やれやれ、やっとホテルに着いたかと思ったら、ここのホテルではないですよと言われてしまった。なんと違うホリディ・インだった。確かにこの値段では豪華すぎるホテルだと思っていた。荒い運転でぶっきらぼうな運ちゃんだったが、目的地まで間違えるとは。別のタクシーがすぐに捕まえられて、タクシーで10分ほど乗って、なんとか予約していたホテルに到着できた。

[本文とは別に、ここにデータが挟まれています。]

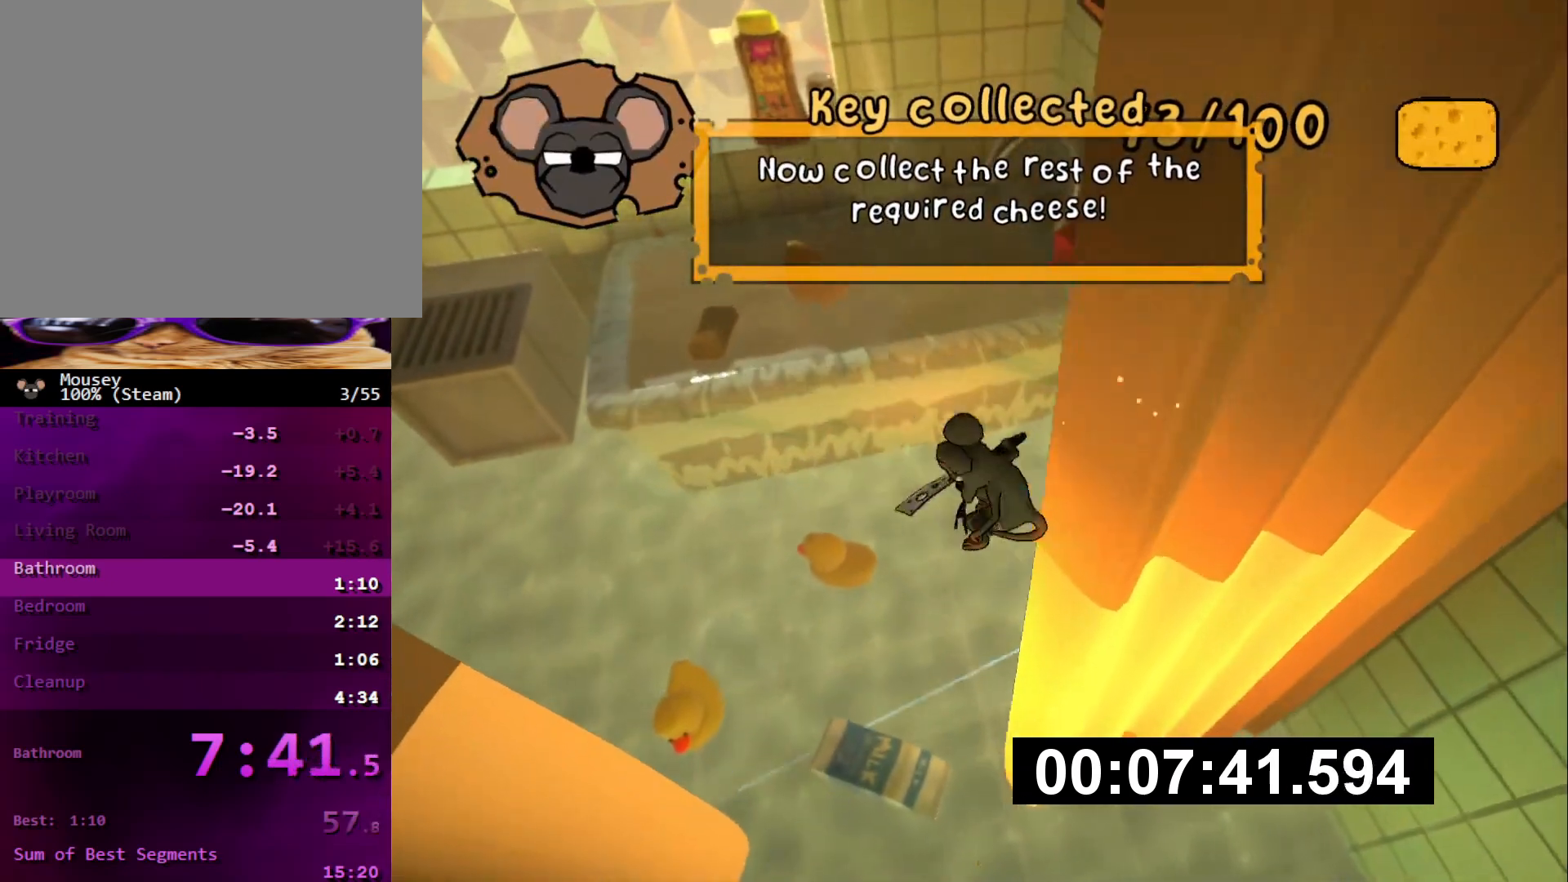
{"buttons": [], "left_stick": "up-left", "right_stick": "center", "events": [[133, "left_stick", "center"], [350, "left_stick", "up"], [417, "left_stick", "up-left"]]}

夕食を食べるためにまた出ていくつもりであったが、すっかり疲れてしまって、ホテルのレストランで夕食を取ることにした。食事は塩辛い系で、まさに日本人好みの味。ポルトガルは魚をメインにした食事が多いので、それも日本人にとってはうれしい。さらにワインは銘柄指定のハーフボトルが10ユーロ(1,300円)程度で並んでいて、ホテル価格を考えてみれば、実際の価格はもっと安いに違いない。